_Tasks_:
(a) Which people does the news report on Shadi Mawlawi's release name, other than Mawlawi himself and the reporter? Give each with the title the report gives them.
(b) Do these statements agree with the news report on Mawlawi's release? Answer yes or no for each, and quote the words of the report that decide it.
(i) Mawlawi was released on a bail of LL500,000.
(ii) Mawlawi was allowed to travel abroad after his release.
(iii) The sit-in at Nour Square ended once Mawlawi was freed.
(c) Could you go on with the news report on Mawlawi's release from the point where it stops?

By
Hussein Dakroub
BEIRUT:
An Islamist supporter of the Syrian opposition was released on bail Tuesday
after a 10-day detention, a move that has defused tensions in Tripoli, but
reverberations over last week’s killing of a prominent anti-Assad Muslim
preacher and his companion by Lebanese Army soldiers in Akkar cast a pall of
gloom over stability in north Lebanon.
Shadi
Mawlawi, whose arrest on May 12 triggered deadly clashes in Tripoli between
armed supporters and detractors of Syrian President Bashar Assad, received a
hero’s welcome when he arrived in the northern city following his release.
A
jubilant Mawlawi acknowledged his support for the 15-month-old Syrian uprising
against the Assad regime, saying such support was a national duty. He claimed
he was tortured during interrogation.
“I
was arrested because I helped Syrian refugees. Indeed, this was in support of
Syria,” Mawlawi told reporters upon arrival at Finance Minister Mohammad
Safadi’s Social Services Center in Tripoli where he had earlier been lured and
arrested by General Security agents.
Mawlawi
rejected terrorism charges leveled against him as baseless, saying his arrest
had been politically motivated because of his support for the Syrian
revolution. He vowed “to continue the struggle for this revolution.”
Asked
to comment on media reports about his confessions, he said: “Yes, yes, I
confessed to many things but only under duress and any person would have
confessed to those things when placed under such psychological pressure and
torture ... I later disavowed my confession.”
Mawlawi,
who wore a black headband bearing the Muslim profession of faith, said his
release had given him “some confidence in the judiciary.”
Mawlawi,
who met after his release with Prime Minister Najib Mikati at the latter’s
residence in Tripoli, thanked the premier and Safadi for their solidarity with
his case.
Soon
after Military Investigating Judge Nabil Wehbi approved his release, Mawlawi
was whisked away from the Beirut Military Court in a car belonging to Safadi’s
center in Tripoli.
Wehbi,
acting on Military Prosecutor Judge Saqr Saqr’s recommendation, ruled that
Mawlawi, 25, should be released on LL500,000 bail, but was banned from leaving
the country.
An
atmosphere of euphoria, punctuated by fireworks, prevailed in Tripoli after
news of Mawlawi’s release spread. Residents, including Muslim sheikhs and the
city’s notables, gathered at Tripoli’s main Nour Square where tents had been
erected to protest his arrest and demand the release of around 180 Islamists
who have been jailed for more than four years without charges or trials.
Roads
in Tripoli witnessed normal activity as security forces set checkpoints in the
city’s main squares, while Army units deployed in areas which had been the
scenes of bloody clashes between pro- and anti-Assad supporters last week, the
state-run National News Agency reported.
Despite
Mawlawi’s release, organizers of a sit-in at Nour Square pledged that the
protest would continue until the detained Islamists were released.
The
detained Islamists had been arrested on charges of fighting or aiding fighters
during the 2007 armed clashes between the Lebanese Army and the Palestinian
militant group Fatah al-Islam in the northern refugee camp of Nahr al-Bared in
Tripoli.

_Extracted information_:
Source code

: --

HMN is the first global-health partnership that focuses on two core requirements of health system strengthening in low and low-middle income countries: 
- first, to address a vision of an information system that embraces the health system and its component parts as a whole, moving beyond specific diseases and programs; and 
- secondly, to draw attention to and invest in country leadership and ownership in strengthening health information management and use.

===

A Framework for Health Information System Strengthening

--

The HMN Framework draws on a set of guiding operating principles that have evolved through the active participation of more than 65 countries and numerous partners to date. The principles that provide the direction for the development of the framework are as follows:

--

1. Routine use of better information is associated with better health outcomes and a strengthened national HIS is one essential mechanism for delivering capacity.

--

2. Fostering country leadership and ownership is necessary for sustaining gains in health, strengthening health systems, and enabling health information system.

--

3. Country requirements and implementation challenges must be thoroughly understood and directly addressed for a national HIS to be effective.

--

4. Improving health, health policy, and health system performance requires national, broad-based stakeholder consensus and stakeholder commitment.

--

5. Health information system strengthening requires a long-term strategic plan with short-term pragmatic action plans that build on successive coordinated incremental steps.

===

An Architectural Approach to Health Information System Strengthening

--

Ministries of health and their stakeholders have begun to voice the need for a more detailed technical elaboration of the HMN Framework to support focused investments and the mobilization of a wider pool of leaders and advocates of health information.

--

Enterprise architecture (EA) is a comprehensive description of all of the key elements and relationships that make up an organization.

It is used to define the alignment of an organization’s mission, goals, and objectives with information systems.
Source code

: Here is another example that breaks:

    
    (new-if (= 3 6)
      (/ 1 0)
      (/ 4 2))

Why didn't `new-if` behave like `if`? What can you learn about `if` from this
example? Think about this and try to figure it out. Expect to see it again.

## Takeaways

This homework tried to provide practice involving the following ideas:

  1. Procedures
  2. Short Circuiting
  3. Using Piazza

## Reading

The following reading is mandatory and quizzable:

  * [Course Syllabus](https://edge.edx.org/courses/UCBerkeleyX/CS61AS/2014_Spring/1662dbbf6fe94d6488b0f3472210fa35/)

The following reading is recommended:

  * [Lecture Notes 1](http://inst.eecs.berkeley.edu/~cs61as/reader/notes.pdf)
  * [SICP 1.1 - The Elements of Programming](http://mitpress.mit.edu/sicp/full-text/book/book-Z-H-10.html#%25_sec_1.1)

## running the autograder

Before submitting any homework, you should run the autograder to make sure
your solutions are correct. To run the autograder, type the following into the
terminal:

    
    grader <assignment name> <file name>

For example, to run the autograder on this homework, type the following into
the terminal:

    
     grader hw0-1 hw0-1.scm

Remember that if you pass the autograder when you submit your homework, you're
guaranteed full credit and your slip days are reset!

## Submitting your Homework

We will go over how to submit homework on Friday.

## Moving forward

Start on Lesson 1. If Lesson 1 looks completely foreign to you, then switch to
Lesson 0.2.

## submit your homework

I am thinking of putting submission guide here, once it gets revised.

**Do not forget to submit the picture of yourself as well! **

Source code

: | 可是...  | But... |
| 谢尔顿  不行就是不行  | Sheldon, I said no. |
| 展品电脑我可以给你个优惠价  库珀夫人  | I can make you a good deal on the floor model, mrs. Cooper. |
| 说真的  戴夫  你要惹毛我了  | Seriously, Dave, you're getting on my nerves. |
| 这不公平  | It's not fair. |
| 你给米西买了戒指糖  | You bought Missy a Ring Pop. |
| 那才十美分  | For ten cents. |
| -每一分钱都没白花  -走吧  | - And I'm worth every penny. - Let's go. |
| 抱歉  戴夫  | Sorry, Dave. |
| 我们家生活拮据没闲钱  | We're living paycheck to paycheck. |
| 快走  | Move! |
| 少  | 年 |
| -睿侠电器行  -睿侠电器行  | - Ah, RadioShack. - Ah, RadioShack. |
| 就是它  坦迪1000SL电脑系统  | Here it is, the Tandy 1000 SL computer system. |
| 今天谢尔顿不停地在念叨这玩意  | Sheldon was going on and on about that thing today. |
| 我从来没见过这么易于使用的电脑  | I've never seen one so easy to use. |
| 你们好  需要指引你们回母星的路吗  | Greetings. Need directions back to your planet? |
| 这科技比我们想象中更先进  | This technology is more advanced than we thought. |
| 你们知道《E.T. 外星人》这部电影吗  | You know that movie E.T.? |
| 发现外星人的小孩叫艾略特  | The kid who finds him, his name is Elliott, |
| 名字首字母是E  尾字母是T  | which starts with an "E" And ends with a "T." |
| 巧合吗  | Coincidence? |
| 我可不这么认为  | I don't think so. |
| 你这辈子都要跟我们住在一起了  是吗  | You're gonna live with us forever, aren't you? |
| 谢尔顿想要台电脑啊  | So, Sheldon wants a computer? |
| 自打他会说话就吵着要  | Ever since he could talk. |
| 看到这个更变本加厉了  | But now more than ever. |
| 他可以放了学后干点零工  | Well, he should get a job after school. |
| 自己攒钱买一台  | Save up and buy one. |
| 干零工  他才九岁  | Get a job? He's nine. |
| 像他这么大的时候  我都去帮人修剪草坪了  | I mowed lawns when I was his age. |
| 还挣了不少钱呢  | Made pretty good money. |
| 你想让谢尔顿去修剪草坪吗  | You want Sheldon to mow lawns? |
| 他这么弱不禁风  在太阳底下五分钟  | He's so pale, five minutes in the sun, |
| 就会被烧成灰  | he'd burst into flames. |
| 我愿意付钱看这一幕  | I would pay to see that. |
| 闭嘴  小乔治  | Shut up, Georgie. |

_Answers in order_:
(a)
- Bashar Assad, Syrian President
- Mohammad Safadi, Finance Minister
- Najib Mikati, Prime Minister
- Nabil Wehbi, Military Investigating Judge
- Saqr Saqr, Military Prosecutor Judge

(b)
(i) Yes: "Mawlawi, 25, should be released on LL500,000 bail"
(ii) No: "was banned from leaving the country"
(iii) No: "pledged that the protest would continue until the detained Islamists were released"

(c)
Interior
Minister Marwan Charbel denied that Mawlawi’s release had been linked to
political pressure, and said the decision had been purely “judicial.”
“His
charge was a minor one. I learned that he was helping Syrian refugees. If this
is the reason, then many Lebanese must be held accountable,” Charbel said.
Saqr
has charged Mawlawi with belonging to an “armed terrorist group” intending to
carry out acts of terror inside Lebanon and abroad. Judicial sources said
Mawlawi’s case was built on the suspicion that he was a link between Abdul-Aziz
Atiyeh, a Qatari who donated money to rebels in Syria, and the man who received
the money and sent it to the rebels.
Charbel
said Atiyeh had been extradited to Qatar because of his health condition, but a
Jordanian linked to the case was still detained.
Charbel
warned of sectarian street clashes unless rival political leaders reached
agreement to defuse tensions. “We have been living in an abnormal situation for
nine months. Now, we are living on the edge of a volcano,” he said. He
expressed fears of Lebanon’s partition if the current situation persisted.
Mawlawi’s
arrest sparked gunbattles in Tripoli, where tension has been simmering over the
Syrian uprising. At least 11 people have been killed and 70 others wounded in
the clashes pitting gunmen from the Jabal Mohsen neighborhood against rivals in
Bab al-Tabbaneh. While residents in the mostly Sunni area of Bab al-Tabbaneh
support the Syrian revolution, residents in predominantly Alawite Jabal Mohsen
back the Assad regime.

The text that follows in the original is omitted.